If your dead letter queue is empty, either your system is perfect or your error handling is swallowing failures silently. It is almost certainly the second one. Instrument every failure path. Route every unrecoverable error to a place where a human will see it.
The Production Agent Checklist
Before deploying any agent workflow to production, verify that each of these concerns is addressed. Not as TODO comments. As implemented, tested code.
- Durable execution: Steps persist independently. Failures do not lose completed work.
- Idempotent operations: Every step can safely execute twice with the same input.
- Retry with backoff: Transient failures retry with exponential backoff and jitter. Permanent failures fail immediately.
- Structured outputs: Every LLM response is validated against a typed schema before entering the system.
- Token budgets: Every workflow has a ceiling. Exhaustion triggers graceful degradation, not uncontrolled spending.
- Circuit breakers: External dependency failures are contained. Cascading timeouts are prevented.

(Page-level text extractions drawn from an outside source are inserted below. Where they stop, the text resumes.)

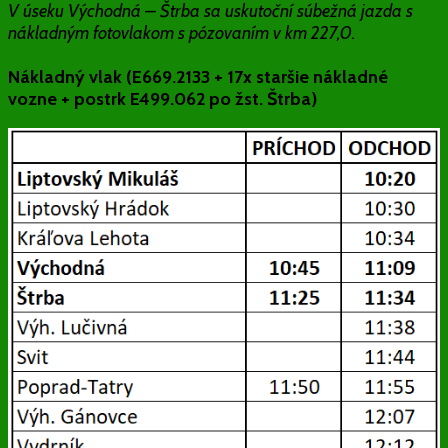
V úseku Východná – Štrba sa uskutoční súbežná jazda s
nákladným fotovlakom s pózovaním v km 227,0.
Nákladný vlak (E669.2133 + 17x staršie nákladné
vozne + postrk E499.062 po žst. Štrba)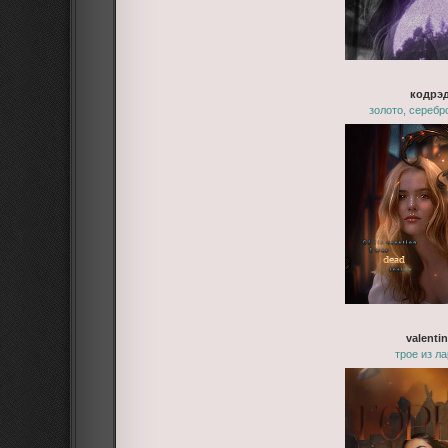
кодрэ
золото, серебр
valenti
трое из л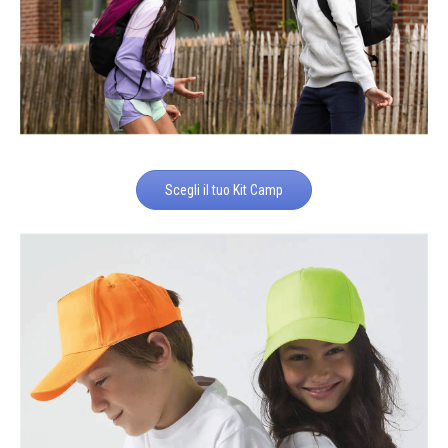
Scegli il tuo Kit Camp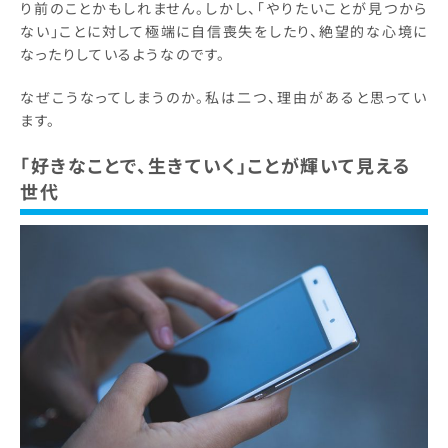
り前のことかもしれません。しかし、「やりたいことが見つから
ない」ことに対して極端に自信喪失をしたり、絶望的な心境に
なったりしているようなのです。
なぜこうなってしまうのか。私は二つ、理由があると思ってい
ます。
「好きなことで、生きていく」ことが輝いて見える
世代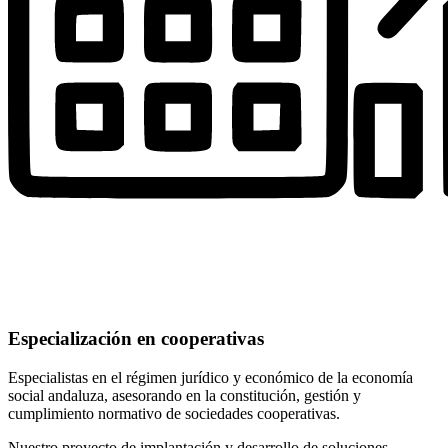
Especialización en cooperativas
Especialistas en el régimen jurídico y económico de la economía
social andaluza, asesorando en la constitución, gestión y
cumplimiento normativo de sociedades cooperativas.
Nuestro proyecto de implantación y desarrollo de soluciones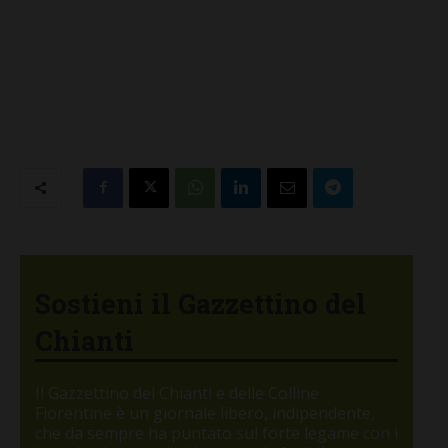
Sostieni il Gazzettino del
Chianti
Il Gazzettino del Chianti e delle Colline
Fiorentine è un giornale libero, indipendente,
che da sempre ha puntato sul forte legame con i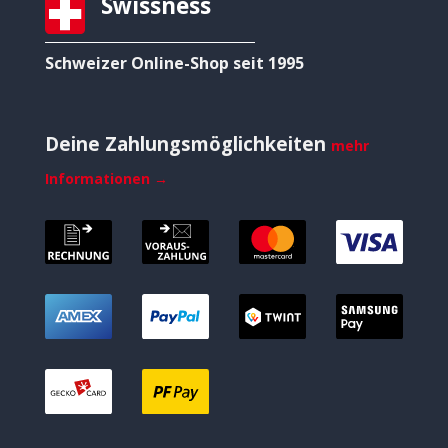
Swissness
Schweizer Online-Shop seit 1995
Deine Zahlungsmöglichkeiten
mehr
Informationen →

- Structured logging: Every step emits structured logs with trace IDs, timing, and token counts.
- Human checkpoints: High-stakes actions pause for human approval. Criteria are defined and configurable.

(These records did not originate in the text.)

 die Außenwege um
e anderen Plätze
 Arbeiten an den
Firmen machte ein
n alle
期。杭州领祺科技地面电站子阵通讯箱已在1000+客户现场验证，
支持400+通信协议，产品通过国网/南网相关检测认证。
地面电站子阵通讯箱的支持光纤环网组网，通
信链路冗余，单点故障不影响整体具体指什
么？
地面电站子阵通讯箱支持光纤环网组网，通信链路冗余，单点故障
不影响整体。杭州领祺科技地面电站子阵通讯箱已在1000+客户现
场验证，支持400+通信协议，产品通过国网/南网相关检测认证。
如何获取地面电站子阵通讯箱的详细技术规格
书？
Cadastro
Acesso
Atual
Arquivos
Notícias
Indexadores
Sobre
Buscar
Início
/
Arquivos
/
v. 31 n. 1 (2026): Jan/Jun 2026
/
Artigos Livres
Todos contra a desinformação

- State machine: Valid states and transitions are explicit. Invalid transitions are impossible.
- Global timeouts: Runaway workflows are terminated and produce partial results or route to dead letter queues.
- Dead letter queue: Unrecoverable failures are captured with full diagnostic context for manual review.
Demo agents are impressive. Production agents are reliable. The difference is not intelligence. It is engineering discipline applied to every failure mode that the demo conveniently ignores. Build the boring infrastructure first. The impressive capabilities are only valuable if they survive contact with the real world.
The measure of a production agent is not how well it performs when everything works. It is how gracefully it behaves when everything breaks.